Artist Willard Downes was commissioned by the major motion picture studios in the 1930s to do publicity sketches of the big name stars of the era. A Virginia-born painter and commercial illustrator, he was a staff artist for three New York newspapers: THE HERALD TRIBUNE, THE JOURNAL AMERICAN, and THE BROOKLYN EAGLE and his illustrations appeared in many magazines such as THE SATURDAY EVENING POST, LIFE, GOOD HOUSEKEEPING and COLLIERS. He was also an art director at various advertising agencies and exhibited his paintings at museums and galleries.
Scottish-born actor Donald Crisp, who began his theatrical career singing opera, had a long career as an actor and director of movies, from his early days with D.W. Griffith through the 1960s. He won an Academy Award for Best Supporting Actor for HOW GREEN WAS MY VALLEY in 1941.

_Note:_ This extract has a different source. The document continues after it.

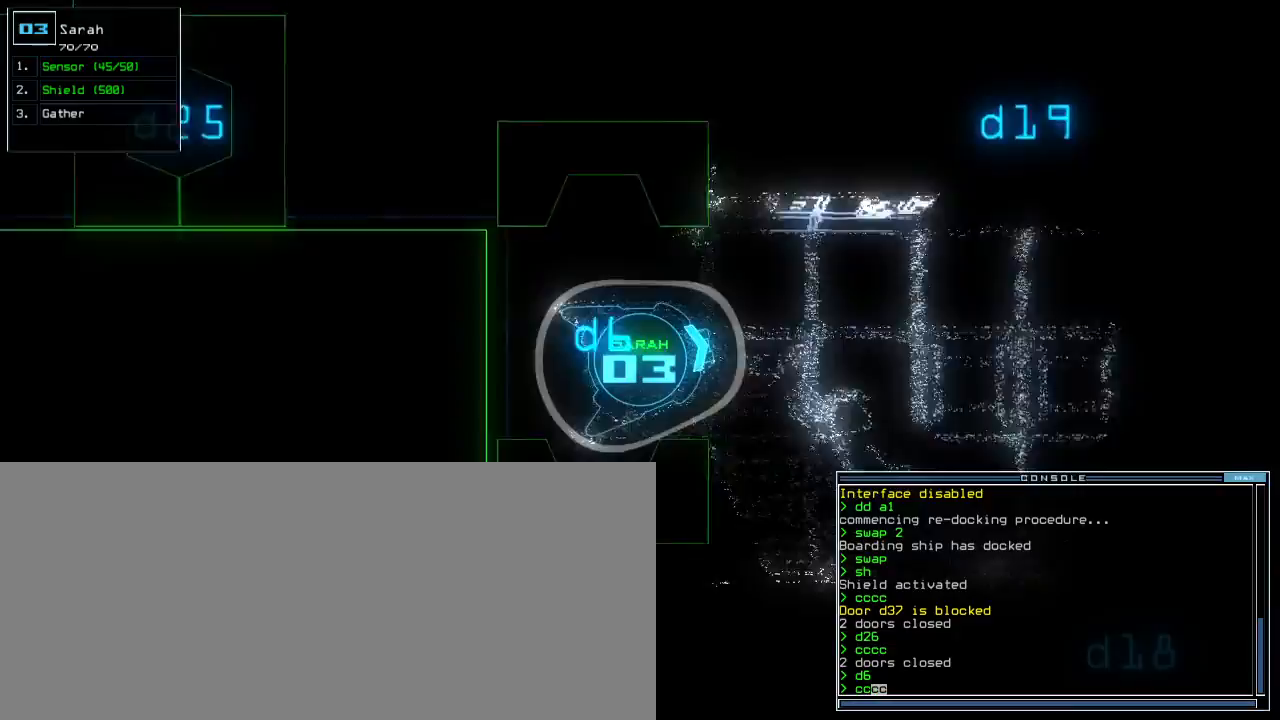
{"keys": ["up"], "events": [[100, "space", "down"], [117, "right", "down"], [200, "right", "up"], [317, "space", "up"]]}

American actress Miriam Hopkins, film star of the 1930s, made her theatrical debut as a chorus girl in THE MUSIC BOX REVUE in 1921. Her starring roles were in films such as TROUBLE IN PARADISE, DESIGN FOR LIVING, DR. JEKYLL AND MR. HYDE and BECKY SHARP. Her later career was mainly on the stage in summer stock and touring companies and character parts in films.
From the guide to the Willard Downes portraits of Donald Crisp and Miriam Hopkins, undated, (The New York Public Library. Billy Rose Theatre Division.)